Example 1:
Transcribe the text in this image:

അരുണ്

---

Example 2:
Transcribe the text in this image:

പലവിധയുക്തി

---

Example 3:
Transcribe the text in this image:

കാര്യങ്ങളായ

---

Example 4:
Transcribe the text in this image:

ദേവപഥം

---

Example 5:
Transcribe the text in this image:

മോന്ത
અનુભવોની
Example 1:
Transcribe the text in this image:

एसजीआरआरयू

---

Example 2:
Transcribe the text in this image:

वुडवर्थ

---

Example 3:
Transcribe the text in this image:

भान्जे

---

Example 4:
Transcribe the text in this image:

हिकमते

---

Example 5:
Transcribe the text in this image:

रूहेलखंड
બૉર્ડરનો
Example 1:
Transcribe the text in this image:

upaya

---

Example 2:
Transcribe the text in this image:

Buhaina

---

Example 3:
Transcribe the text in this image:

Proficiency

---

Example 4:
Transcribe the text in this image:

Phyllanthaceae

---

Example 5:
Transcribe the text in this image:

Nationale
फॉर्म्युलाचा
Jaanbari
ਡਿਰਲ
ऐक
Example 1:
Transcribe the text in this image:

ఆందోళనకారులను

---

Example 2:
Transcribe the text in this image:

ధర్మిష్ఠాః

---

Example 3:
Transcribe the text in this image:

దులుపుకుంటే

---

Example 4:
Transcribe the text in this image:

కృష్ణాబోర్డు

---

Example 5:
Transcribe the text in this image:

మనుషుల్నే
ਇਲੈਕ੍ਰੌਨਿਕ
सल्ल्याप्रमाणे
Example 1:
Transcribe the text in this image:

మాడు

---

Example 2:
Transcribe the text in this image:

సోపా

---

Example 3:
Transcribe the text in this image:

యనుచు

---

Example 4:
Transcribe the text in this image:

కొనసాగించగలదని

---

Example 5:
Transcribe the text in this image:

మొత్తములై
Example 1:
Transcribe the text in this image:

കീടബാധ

* * *

Exercise requirements: Retype the listing exactly. Leave nothing out.

Problem solution:
Example 1:
Transcribe the text in this image:

അരുണ്

---

Example 2:
Transcribe the text in this image:

പലവിധയുക്തി

---

Example 3:
Transcribe the text in this image:

കാര്യങ്ങളായ

---

Example 4:
Transcribe the text in this image:

ദേവപഥം

---

Example 5:
Transcribe the text in this image:

മോന്ത
અનુભવોની
Example 1:
Transcribe the text in this image:

एसजीआरआरयू

---

Example 2:
Transcribe the text in this image:

वुडवर्थ

---

Example 3:
Transcribe the text in this image:

भान्जे

---

Example 4:
Transcribe the text in this image:

हिकमते

---

Example 5:
Transcribe the text in this image:

रूहेलखंड
બૉર્ડરનો
Example 1:
Transcribe the text in this image:

upaya

---

Example 2:
Transcribe the text in this image:

Buhaina

---

Example 3:
Transcribe the text in this image:

Proficiency

---

Example 4:
Transcribe the text in this image:

Phyllanthaceae

---

Example 5:
Transcribe the text in this image:

Nationale
फॉर्म्युलाचा
Jaanbari
ਡਿਰਲ
ऐक
Example 1:
Transcribe the text in this image:

ఆందోళనకారులను

---

Example 2:
Transcribe the text in this image:

ధర్మిష్ఠాః

---

Example 3:
Transcribe the text in this image:

దులుపుకుంటే

---

Example 4:
Transcribe the text in this image:

కృష్ణాబోర్డు

---

Example 5:
Transcribe the text in this image:

మనుషుల్నే
ਇਲੈਕ੍ਰੌਨਿਕ
सल्ल्याप्रमाणे
Example 1:
Transcribe the text in this image:

మాడు

---

Example 2:
Transcribe the text in this image:

సోపా

---

Example 3:
Transcribe the text in this image:

యనుచు

---

Example 4:
Transcribe the text in this image:

కొనసాగించగలదని

---

Example 5:
Transcribe the text in this image:

మొత్తములై
Example 1:
Transcribe the text in this image:

കീടബാധ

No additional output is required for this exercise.